В конце 1920-х начал создавать свою агентурную сеть в Корее и Разведупр. Первым резидентом под «крышей» секретаря генконсульства в 1928 году в Сеул прибыл Эрнест Эсбах. Он родился в 1897 году в Курляндской губернии. В 1916 году окончил рижскую гимназию и в 1918-м вступил в РККА. Воевал до 1922 года. Был начальником партизанского отряда, помощником командира батальона, начальником штаба группы войск, помощником начальника штаба дивизии по оперативной части. С 1922 по 1927 год учился в Военной академии на основном и восточном факультетах. После окончания академии был направлен в распоряжение Разведупра. В Корее работал резидентом до 1933 года.
* * *
На столе начальника Разведывательного управления лежало несколько папок с документами. Расшифрованные сообщения военных разведчиков из Лондона, Варшавы, Риги, Ревеля, Гельсинфорса, фотокопии дипломатических документов, которым по их содержанию была противопоказана публикация в официозах европейских стран, материалы, поступающие из информационного отдела Наркоминдела, обзоры западноевропейской прессы, разведсводки «соседей» – Иностранного отдела ОГПУ.
Берзин внимательно просматривал каждую страницу, сопоставляя факты, прогнозы, предположения. Помогало то, что, будучи до своего назначения начальником Управления руководителем отдела агентурной разведки, он хорошо разбирался в работе разведывательной сети, которой постепенно, шаг за шагом, покрывались страны Европы и, в первую очередь, наши возможные противники.

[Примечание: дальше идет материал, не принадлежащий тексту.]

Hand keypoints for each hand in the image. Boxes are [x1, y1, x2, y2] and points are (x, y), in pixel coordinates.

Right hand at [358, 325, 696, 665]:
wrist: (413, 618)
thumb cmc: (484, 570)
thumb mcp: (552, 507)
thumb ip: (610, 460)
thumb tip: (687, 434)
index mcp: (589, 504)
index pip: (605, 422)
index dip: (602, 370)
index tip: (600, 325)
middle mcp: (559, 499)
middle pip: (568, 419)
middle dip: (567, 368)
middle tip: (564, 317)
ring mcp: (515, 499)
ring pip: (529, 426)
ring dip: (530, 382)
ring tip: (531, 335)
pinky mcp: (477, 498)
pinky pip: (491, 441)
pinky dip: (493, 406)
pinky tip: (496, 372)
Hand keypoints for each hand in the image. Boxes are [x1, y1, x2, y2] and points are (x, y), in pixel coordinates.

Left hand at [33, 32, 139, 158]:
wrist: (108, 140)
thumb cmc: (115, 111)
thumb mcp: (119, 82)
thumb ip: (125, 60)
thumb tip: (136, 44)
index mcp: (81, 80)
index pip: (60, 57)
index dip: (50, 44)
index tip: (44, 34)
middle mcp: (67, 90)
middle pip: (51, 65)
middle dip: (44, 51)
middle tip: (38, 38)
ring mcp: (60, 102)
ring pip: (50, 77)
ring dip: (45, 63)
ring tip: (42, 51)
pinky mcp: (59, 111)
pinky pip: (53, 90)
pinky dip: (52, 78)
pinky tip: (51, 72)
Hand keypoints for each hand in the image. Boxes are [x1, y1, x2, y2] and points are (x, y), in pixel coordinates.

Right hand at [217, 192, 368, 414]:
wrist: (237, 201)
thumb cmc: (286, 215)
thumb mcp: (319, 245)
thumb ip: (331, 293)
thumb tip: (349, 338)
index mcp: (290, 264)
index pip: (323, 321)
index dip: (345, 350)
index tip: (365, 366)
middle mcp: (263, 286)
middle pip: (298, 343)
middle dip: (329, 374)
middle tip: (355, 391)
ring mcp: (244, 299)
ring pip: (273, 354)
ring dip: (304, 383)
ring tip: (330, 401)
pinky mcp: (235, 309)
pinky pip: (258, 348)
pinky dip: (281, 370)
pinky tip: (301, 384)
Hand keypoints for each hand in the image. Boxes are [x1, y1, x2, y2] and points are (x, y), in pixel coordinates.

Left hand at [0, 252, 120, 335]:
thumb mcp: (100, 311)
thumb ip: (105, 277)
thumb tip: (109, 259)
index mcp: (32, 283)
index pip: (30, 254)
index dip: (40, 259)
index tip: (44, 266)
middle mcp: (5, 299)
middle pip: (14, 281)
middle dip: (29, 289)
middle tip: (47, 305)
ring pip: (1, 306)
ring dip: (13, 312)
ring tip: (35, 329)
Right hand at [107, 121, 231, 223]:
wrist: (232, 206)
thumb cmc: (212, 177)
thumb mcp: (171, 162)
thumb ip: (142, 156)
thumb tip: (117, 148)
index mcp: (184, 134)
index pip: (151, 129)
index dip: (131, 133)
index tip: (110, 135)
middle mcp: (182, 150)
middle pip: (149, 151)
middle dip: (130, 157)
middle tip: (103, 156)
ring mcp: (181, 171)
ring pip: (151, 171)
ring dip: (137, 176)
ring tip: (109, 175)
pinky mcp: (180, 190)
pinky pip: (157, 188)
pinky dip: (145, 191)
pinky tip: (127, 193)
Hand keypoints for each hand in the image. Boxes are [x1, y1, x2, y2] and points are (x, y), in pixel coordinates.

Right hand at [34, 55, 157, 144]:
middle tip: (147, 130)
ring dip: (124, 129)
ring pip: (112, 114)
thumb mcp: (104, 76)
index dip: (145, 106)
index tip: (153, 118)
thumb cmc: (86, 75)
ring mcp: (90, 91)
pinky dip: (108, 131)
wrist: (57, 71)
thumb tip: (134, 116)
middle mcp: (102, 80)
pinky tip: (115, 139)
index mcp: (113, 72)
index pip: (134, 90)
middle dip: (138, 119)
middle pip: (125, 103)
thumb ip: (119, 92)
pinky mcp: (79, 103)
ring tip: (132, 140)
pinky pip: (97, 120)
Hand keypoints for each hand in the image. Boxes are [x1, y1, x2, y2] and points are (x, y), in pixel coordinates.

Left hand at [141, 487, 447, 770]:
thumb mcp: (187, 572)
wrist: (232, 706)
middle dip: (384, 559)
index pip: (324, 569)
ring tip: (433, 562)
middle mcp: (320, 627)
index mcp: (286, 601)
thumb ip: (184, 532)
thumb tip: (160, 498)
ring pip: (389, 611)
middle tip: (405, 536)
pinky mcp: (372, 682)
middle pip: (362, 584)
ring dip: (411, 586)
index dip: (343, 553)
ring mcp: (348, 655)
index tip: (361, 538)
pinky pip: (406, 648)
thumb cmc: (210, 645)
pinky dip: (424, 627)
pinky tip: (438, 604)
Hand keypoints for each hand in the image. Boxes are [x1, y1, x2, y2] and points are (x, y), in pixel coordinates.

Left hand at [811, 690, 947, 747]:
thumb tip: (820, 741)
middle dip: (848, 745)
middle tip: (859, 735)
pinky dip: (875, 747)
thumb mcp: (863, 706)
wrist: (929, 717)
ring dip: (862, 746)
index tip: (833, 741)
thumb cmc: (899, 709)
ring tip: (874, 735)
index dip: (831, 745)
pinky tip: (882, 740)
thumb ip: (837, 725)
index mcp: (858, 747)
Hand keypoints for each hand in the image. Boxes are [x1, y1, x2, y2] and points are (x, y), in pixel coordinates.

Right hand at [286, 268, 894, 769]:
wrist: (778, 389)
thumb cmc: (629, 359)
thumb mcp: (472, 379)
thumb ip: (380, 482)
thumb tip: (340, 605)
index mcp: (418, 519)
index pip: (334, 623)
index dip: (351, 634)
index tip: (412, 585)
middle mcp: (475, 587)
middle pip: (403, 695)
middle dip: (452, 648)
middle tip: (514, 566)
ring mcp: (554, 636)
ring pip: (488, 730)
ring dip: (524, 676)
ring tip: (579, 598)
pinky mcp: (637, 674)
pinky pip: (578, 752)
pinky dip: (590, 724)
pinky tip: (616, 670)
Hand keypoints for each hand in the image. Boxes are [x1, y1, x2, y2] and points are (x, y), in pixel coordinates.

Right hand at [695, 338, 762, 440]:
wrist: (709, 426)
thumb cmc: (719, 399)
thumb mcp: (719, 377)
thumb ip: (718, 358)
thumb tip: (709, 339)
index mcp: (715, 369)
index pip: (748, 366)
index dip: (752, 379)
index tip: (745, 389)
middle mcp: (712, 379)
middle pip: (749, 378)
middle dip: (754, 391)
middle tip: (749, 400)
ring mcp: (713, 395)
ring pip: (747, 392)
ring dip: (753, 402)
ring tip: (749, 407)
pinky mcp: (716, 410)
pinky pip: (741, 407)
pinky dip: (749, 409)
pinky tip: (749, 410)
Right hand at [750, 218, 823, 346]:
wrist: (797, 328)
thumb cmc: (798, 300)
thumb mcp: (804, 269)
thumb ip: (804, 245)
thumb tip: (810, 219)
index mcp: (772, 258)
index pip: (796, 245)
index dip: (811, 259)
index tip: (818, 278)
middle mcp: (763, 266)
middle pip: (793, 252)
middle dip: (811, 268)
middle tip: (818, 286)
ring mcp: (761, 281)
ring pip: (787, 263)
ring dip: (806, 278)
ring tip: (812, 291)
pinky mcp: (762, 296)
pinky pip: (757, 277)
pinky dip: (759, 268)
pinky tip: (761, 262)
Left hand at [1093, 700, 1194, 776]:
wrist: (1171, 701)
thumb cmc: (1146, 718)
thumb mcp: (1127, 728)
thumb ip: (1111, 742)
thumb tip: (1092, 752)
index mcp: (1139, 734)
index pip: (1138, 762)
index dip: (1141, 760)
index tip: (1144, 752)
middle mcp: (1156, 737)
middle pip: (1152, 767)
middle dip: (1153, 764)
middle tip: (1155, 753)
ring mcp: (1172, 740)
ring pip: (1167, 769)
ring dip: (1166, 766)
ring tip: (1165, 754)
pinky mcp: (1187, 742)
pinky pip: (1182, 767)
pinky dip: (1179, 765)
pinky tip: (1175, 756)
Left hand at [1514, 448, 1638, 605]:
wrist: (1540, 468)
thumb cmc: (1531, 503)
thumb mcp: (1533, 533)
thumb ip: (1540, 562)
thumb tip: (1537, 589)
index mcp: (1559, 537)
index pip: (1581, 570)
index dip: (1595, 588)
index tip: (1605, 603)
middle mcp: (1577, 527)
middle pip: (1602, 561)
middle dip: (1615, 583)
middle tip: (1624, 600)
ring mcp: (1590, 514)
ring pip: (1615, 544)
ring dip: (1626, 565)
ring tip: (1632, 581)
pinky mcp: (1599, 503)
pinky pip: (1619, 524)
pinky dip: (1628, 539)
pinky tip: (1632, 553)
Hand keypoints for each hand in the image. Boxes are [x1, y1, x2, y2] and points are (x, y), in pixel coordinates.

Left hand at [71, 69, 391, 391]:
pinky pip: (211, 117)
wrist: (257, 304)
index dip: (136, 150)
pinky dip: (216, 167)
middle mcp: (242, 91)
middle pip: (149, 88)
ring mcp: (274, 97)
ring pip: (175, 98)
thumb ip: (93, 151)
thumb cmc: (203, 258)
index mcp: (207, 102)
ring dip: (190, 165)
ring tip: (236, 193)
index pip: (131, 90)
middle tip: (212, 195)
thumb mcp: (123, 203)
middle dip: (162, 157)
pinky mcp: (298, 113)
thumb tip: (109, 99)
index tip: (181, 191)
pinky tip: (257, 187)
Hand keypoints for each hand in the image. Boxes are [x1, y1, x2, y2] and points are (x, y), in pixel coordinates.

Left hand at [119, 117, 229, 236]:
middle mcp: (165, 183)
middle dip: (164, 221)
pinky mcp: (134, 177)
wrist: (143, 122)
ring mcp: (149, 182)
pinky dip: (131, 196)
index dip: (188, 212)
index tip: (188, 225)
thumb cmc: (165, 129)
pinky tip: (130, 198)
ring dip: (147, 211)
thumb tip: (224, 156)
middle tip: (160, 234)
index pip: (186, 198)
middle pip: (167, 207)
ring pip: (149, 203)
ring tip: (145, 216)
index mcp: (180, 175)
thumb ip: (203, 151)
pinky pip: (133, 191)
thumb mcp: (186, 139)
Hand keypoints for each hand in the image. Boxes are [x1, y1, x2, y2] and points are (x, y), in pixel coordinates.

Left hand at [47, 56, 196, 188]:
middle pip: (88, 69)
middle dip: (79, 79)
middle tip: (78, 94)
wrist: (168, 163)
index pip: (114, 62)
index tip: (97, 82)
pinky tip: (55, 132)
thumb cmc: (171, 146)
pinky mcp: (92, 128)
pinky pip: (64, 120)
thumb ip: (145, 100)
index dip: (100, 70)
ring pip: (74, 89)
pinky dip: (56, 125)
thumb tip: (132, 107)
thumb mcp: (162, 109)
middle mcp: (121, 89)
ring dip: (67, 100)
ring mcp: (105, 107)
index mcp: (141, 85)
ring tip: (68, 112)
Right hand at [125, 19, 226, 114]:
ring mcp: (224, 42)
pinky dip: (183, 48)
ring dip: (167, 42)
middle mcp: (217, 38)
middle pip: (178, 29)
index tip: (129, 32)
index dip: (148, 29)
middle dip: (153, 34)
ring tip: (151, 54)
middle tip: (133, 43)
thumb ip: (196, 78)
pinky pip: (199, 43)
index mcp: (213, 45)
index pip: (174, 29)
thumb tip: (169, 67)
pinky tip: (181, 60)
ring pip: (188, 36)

Но сейчас начальника Управления тревожило другое направление. Его взгляд все чаще и чаще обращался к тому участку стратегической карты, висевшей на стене, где были обозначены дальневосточные рубежи страны. Маньчжурия давно привлекала его внимание, и не только потому, что она была одним из центров самой отборной в своей ненависти к новой России белой эмиграции. За эмиграцией пристально наблюдали, и ее провокации на дальневосточных границах получали должный отпор. Берзина очень интересовала южная часть Маньчжурии – Квантунский полуостров, где хозяйничали генералы японской империи, воспитанные на победах в русско-японской войне, и южная часть КВЖД от Харбина до Порт-Артура, которую «охраняли» отборные части Квантунской армии.
В этом южном углу Маньчжурии и нужно было создать резидентуру разведки, которая располагала бы разведывательной сетью, охватывающей и железную дорогу, и полуостров. Берзина интересовала Квантунская армия как серьезная военная сила, способная оказывать влияние на политическую обстановку в Маньчжурии. А от политического климата в этом районе Китая зависела безопасность дальневосточных границ Союза. Вполне реальной была и совместная деятельность японской и британской разведок в этом районе. Такой союз двух крупных разведывательных сил, которые, несмотря на разногласия между их правительствами, всегда были готовы объединиться, когда речь шла о действиях против СССР, представлял очень серьезную угрозу для страны. Сорвать планы совместных действий, отвести угрозу – в этом Берзин видел одну из основных задач разведки.
Он подыскивал человека, которого собирался направить резидентом в Южную Маньчжурию. К нему он присматривался, когда молодой политработник учился на основном курсе Военной Академии. Присматривался и рекомендовал весной 1921-го на должность начальника разведотдела у Блюхера, который тогда командовал армией Дальневосточной республики. Такое тогда было правило: летнюю практику слушатели проходили на фронтах в действующей армии. В 1922-м, после окончания Академии, состоялась обстоятельная беседа о дальнейшей работе в разведке и рекомендация поступить на Восточное отделение Академии. И вот после окончания отделения вопрос о работе в Разведупре был решен окончательно.